監視カメラのニーズが増える一方で、その「運用コスト」は非常に深刻な問題となりつつある。
そんな課題を、AIの力を借りて解決するのが富士通の高度監視ソフトウェア「FutureAct」だ。監視カメラにどのような課題があり、それをFutureActがどう解決するのかを開発者に聞いた。そこからは、監視カメラの増加と通信回線のジレンマ、ローカル5Gの必要性なども見えてくる。
監視カメラは増えるが
「監視が間に合わない」ジレンマ
監視カメラの抱える課題とはなにか?
「それは、カメラの数が増えて監視しきれない、ということです」
FutureAct開発者はそう答える。
カメラが増えて「監視しきれない」という課題の本質は、監視という業務のあり方にある。

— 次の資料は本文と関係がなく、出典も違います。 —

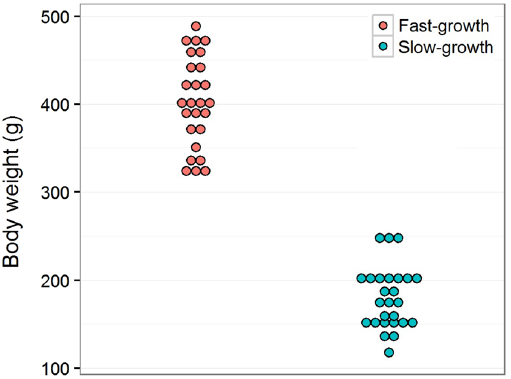
Figure 4. Sampling design. Body-weight distribution of fast- (FG) and slow- (SG) growth sampled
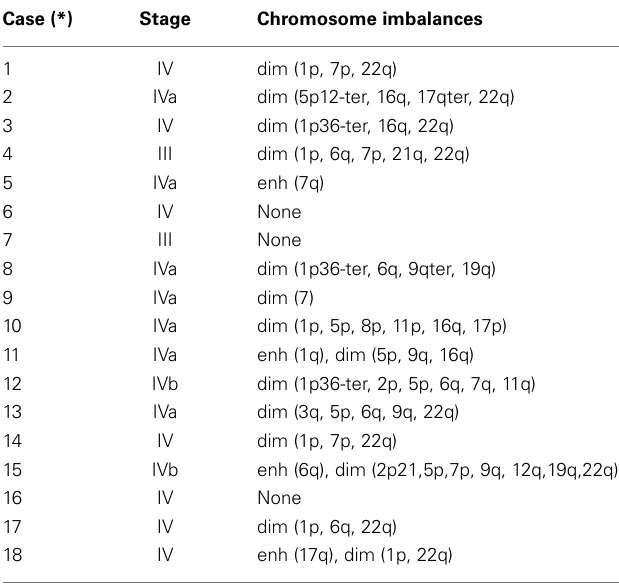
Table 2 | Genetic aberrations in endometriotic tissues detected by comparative genomic hybridization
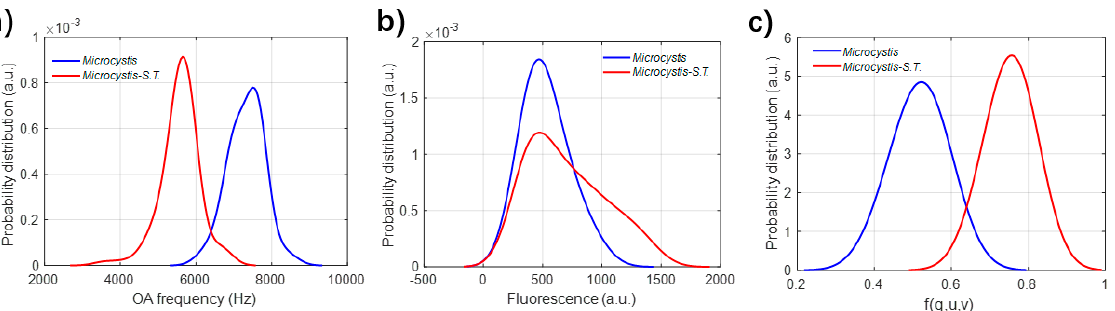
Figure 7. ( a – c ) Statistical probability distribution of different parameters. ( a ) Frequency of optoa- coustic signal; ( b ) Fluorescence; ( c ) Projected polarization parameter 𝑓(𝑞, 𝑢, 𝑣) .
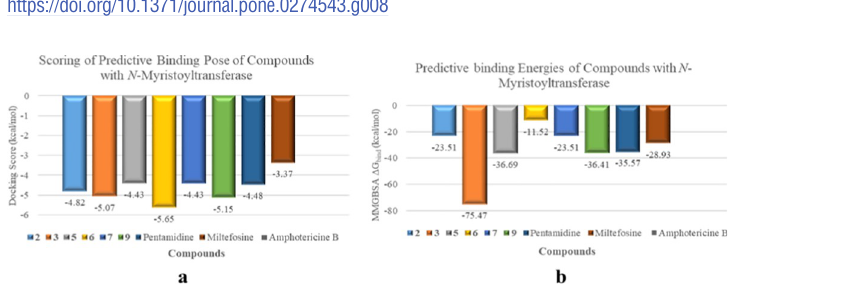
Fig 9. Docking scores of selected compounds 2, 3, 5, 6, 7, and 9 against leishmanial N -myristoyltransferase (lipid metabolism).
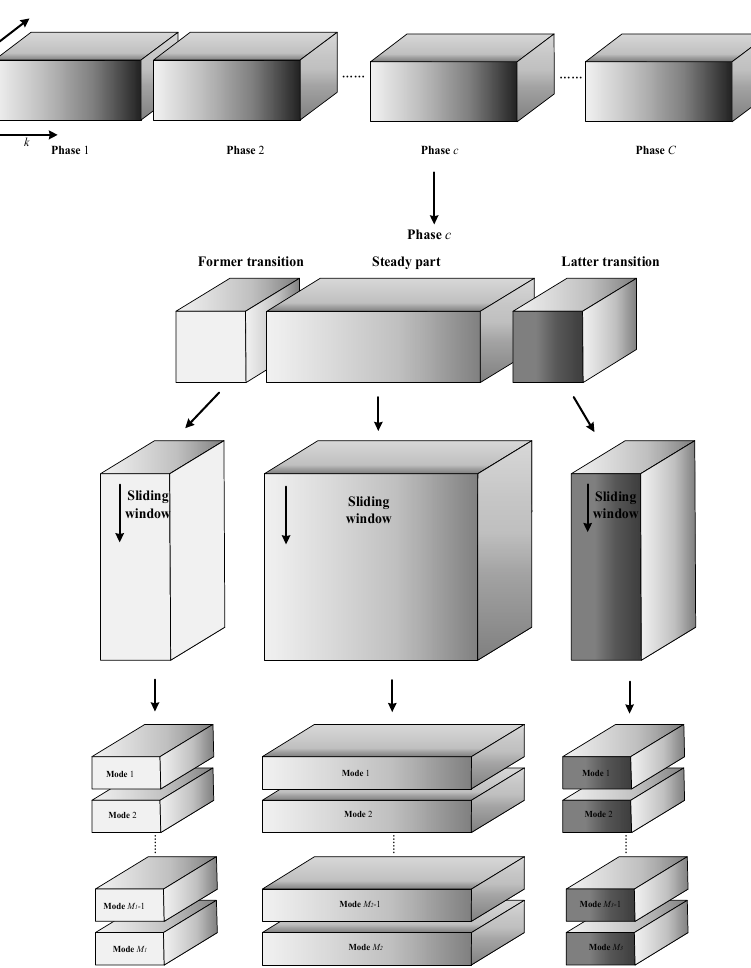
Figure 1. Schematic diagram of the overall offline monitoring model establishment .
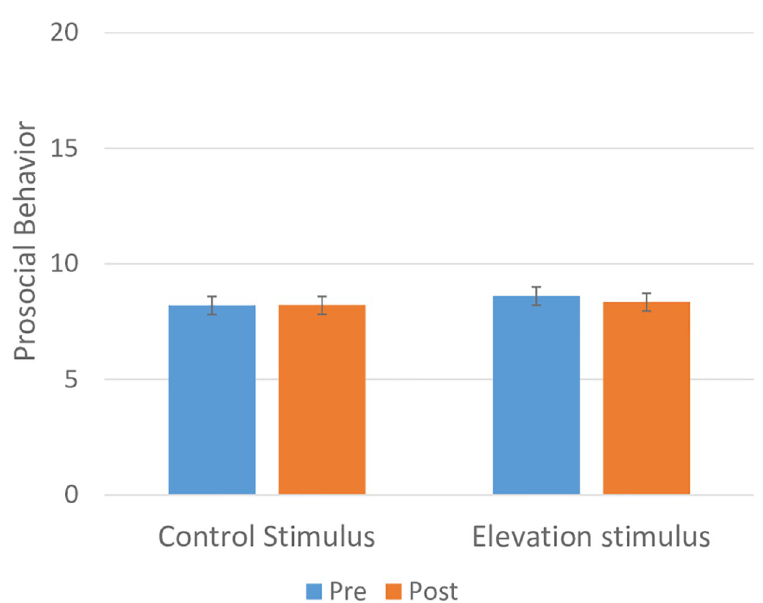
Fig 4. Testing for pre-stimulus to post-stimulus change in prosocial behavior among those receiving the moral elevation video stimulus (n = 237) vs. those receiving the Control (nature) video stimulus (n = 248) after adjusting for participant characteristics using a mixed model ANCOVA). A Group by Run interaction was non-significant ( F 1,478 = 2.40; p = 0.12). Adjusted estimates of prosocial behavior are shown with standard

多くの場合、監視カメラは人が映像を見て判断している。カメラが数個までなら1人の担当者でも判断できそうだが、敷地内に数十・数百というカメラが設置されることを考えると、もう人間では対応できない。監視のための人員を増やすにも限界があるからだ。
映像監視市場の現状と課題
だが、カメラは今後も増える。
「今後の傾向としても、カメラの数が増えることはあっても、減ることはない」と富士通は予測している。
監視カメラのコストは下がり、色々な場所に配置するのも難しいことではなくなってきた。特に、カメラの映像をデータとして保存するようになってからはそれが顕著だ。過去のようにテープを利用する場合は大変だったが、今なら、システム側はそこまで大きく変更することはないため、監視カメラの利用目的を考えると、カメラの数は多い方が良い。建物の影などに監視できない「死角」は作りたくないものだ。
それに現在は、「犯罪防止」以外の監視、見守りや注意喚起といった目的の使い方も増えている。例えば、車椅子などで補助が必要な方の来訪を確実に把握したり、自動車の車種・ナンバーを把握して誘導に使う、といった用途だ。社会がスマートシティ化していくほど、こうしたニーズは拡大する。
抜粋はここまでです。